### Tugas yang Diminta
Sajikan sebagai daftar JSON berisi string, satu string untuk tiap baris, semua baris dari awal catatan sampai dengan baris yang memuat "title Notazione [82, 49, 1571, 257]", kedua ujungnya ikut disertakan. Baris kosong tidak dimasukkan.

### Catatan yang Tersedia
------------------------------------------------------------------------

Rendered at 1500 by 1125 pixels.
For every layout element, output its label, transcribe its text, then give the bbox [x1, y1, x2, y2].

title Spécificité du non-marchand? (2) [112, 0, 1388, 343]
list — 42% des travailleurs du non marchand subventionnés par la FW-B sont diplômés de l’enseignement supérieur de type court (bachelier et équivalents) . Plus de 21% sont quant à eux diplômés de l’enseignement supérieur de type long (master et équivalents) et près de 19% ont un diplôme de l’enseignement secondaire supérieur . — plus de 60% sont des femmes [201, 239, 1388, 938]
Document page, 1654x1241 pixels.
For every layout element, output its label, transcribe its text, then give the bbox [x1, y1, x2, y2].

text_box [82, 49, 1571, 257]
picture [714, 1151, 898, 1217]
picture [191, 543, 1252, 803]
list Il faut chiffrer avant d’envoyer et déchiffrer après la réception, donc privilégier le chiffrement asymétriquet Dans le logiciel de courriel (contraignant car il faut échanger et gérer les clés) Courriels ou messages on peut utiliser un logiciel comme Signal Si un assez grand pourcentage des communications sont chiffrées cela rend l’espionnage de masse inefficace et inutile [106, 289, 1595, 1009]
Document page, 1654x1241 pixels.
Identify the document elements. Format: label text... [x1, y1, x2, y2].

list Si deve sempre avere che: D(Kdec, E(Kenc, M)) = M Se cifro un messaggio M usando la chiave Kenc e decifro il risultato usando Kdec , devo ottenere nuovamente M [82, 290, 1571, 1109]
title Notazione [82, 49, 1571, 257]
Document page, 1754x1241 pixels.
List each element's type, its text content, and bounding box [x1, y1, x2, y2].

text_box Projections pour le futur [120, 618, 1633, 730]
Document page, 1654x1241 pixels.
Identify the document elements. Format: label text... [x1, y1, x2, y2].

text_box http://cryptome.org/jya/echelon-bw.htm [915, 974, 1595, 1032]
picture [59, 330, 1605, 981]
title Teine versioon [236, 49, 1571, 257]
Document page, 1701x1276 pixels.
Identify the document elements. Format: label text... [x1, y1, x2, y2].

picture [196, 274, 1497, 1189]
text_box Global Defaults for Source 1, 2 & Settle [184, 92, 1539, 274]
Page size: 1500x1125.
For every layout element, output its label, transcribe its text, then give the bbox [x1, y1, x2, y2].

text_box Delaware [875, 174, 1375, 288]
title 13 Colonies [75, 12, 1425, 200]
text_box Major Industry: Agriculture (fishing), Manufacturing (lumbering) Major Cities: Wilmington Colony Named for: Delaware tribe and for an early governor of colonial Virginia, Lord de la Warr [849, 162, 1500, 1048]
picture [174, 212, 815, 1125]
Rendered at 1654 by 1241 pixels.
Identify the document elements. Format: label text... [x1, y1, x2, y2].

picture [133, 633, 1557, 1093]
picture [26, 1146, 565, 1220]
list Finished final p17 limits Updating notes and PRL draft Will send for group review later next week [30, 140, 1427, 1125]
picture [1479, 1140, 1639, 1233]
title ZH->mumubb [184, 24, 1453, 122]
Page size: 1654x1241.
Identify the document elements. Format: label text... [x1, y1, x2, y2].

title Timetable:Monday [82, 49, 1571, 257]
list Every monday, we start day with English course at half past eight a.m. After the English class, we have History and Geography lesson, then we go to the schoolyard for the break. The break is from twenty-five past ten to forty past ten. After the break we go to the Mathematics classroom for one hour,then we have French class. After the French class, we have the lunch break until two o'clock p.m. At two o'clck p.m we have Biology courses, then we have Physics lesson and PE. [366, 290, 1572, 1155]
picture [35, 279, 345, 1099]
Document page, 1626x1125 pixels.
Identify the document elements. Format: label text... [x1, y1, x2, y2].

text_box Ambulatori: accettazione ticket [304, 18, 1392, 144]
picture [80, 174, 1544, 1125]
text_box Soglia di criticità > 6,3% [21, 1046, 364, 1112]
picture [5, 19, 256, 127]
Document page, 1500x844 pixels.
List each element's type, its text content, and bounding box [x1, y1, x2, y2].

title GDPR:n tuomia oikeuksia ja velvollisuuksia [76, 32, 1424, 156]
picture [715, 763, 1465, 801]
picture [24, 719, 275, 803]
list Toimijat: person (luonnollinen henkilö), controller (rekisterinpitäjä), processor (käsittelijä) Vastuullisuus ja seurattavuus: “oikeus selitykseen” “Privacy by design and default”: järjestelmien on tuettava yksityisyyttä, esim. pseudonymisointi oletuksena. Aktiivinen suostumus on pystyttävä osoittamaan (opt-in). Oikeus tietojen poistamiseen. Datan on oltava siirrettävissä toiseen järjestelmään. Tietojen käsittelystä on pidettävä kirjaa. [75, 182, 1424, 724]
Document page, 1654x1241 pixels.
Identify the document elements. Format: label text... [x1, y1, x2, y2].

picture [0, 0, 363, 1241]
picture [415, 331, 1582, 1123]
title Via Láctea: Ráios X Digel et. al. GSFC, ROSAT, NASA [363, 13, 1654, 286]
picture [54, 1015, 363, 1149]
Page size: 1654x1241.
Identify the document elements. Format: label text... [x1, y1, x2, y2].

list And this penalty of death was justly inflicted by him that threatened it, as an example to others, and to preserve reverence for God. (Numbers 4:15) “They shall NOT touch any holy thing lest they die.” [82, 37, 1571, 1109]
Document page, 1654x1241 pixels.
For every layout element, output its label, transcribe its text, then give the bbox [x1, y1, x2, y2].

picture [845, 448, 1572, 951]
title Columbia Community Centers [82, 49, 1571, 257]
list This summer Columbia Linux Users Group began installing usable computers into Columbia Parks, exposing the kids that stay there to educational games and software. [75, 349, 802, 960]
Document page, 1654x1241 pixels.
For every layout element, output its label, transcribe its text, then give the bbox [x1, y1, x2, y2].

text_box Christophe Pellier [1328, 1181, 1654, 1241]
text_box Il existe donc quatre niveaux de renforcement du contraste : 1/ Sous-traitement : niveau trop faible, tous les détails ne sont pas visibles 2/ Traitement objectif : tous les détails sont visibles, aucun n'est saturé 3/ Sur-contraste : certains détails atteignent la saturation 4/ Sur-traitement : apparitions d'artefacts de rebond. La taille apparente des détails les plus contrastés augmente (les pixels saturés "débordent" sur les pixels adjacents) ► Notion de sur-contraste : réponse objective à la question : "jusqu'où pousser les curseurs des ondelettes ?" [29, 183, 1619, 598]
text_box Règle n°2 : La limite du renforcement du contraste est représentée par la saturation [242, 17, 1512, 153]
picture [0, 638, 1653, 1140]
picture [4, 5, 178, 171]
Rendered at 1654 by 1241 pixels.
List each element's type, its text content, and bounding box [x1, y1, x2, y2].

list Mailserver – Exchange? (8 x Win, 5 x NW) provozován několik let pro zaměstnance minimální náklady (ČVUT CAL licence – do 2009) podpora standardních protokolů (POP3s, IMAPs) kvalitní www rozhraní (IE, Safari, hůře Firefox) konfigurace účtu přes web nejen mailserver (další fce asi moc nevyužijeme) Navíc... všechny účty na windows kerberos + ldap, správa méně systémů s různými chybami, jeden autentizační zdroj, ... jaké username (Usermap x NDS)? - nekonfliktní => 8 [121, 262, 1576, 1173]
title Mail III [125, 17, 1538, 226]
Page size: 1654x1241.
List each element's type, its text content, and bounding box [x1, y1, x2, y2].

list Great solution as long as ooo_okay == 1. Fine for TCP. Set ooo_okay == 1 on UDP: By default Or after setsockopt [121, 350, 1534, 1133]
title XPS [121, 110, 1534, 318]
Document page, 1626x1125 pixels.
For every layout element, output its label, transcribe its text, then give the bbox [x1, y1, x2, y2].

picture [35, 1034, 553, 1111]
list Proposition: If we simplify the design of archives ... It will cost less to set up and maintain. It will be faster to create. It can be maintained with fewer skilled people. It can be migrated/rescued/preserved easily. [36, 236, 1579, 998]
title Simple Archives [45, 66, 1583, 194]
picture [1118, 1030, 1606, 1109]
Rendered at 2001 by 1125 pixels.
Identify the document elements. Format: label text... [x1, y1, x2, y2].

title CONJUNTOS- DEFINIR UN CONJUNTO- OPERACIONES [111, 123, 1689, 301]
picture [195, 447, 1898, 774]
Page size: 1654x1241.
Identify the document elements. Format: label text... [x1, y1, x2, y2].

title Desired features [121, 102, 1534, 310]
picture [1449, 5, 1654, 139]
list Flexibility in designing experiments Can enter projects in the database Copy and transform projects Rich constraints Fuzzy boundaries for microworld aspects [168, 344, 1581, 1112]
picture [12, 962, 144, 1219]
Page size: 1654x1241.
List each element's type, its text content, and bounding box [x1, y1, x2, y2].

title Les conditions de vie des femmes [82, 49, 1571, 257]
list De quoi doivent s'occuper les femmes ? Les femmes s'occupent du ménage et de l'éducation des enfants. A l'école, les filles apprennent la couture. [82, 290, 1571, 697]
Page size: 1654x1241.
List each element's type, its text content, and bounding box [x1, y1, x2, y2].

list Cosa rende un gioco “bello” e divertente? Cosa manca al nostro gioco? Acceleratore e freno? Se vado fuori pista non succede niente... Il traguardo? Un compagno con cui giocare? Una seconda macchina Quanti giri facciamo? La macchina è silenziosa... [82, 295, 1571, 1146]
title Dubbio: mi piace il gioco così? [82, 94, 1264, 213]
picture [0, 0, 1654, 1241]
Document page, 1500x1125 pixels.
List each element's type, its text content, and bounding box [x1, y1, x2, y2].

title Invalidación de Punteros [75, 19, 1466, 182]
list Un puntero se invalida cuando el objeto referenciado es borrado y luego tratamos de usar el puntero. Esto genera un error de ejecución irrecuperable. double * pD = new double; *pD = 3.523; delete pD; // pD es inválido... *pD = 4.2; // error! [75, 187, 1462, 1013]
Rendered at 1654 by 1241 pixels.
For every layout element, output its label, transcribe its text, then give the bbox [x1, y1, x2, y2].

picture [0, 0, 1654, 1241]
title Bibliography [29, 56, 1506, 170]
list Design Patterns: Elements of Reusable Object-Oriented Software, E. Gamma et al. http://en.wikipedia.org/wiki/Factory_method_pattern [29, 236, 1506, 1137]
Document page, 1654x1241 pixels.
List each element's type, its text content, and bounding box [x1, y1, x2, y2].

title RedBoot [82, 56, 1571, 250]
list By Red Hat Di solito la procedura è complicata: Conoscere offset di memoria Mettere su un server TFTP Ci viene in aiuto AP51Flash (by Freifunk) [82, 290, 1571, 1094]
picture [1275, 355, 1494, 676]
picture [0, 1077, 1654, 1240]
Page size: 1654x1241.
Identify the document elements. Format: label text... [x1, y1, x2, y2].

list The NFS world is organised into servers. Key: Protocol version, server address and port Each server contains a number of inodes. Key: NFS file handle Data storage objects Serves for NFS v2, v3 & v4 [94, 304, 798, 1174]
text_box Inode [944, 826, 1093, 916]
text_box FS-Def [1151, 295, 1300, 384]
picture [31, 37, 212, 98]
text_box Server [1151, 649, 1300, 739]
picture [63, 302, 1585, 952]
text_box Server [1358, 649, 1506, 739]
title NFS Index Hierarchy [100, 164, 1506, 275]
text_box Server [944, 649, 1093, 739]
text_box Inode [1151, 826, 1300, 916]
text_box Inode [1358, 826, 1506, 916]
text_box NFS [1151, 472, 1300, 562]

------------------------------------------------------------------------

### Hasil Latihan
[
  "Rendered at 1500 by 1125 pixels.",
  "For every layout element, output its label, transcribe its text, then give the bbox [x1, y1, x2, y2].",
  "title Spécificité du non-marchand? (2) [112, 0, 1388, 343]",
  "list — 42% des travailleurs du non marchand subventionnés par la FW-B sont diplômés de l’enseignement supérieur de type court (bachelier et équivalents) . Plus de 21% sont quant à eux diplômés de l’enseignement supérieur de type long (master et équivalents) et près de 19% ont un diplôme de l’enseignement secondaire supérieur . — plus de 60% sont des femmes [201, 239, 1388, 938]",
  "Document page, 1654x1241 pixels.",
  "For every layout element, output its label, transcribe its text, then give the bbox [x1, y1, x2, y2].",
  "text_box [82, 49, 1571, 257]",
  "picture [714, 1151, 898, 1217]",
  "picture [191, 543, 1252, 803]",
  "list Il faut chiffrer avant d’envoyer et déchiffrer après la réception, donc privilégier le chiffrement asymétriquet Dans le logiciel de courriel (contraignant car il faut échanger et gérer les clés) Courriels ou messages on peut utiliser un logiciel comme Signal Si un assez grand pourcentage des communications sont chiffrées cela rend l’espionnage de masse inefficace et inutile [106, 289, 1595, 1009]",
  "Document page, 1654x1241 pixels.",
  "Identify the document elements. Format: label text... [x1, y1, x2, y2].",
  "list Si deve sempre avere che: D(Kdec, E(Kenc, M)) = M Se cifro un messaggio M usando la chiave Kenc e decifro il risultato usando Kdec , devo ottenere nuovamente M [82, 290, 1571, 1109]",
  "title Notazione [82, 49, 1571, 257]"
]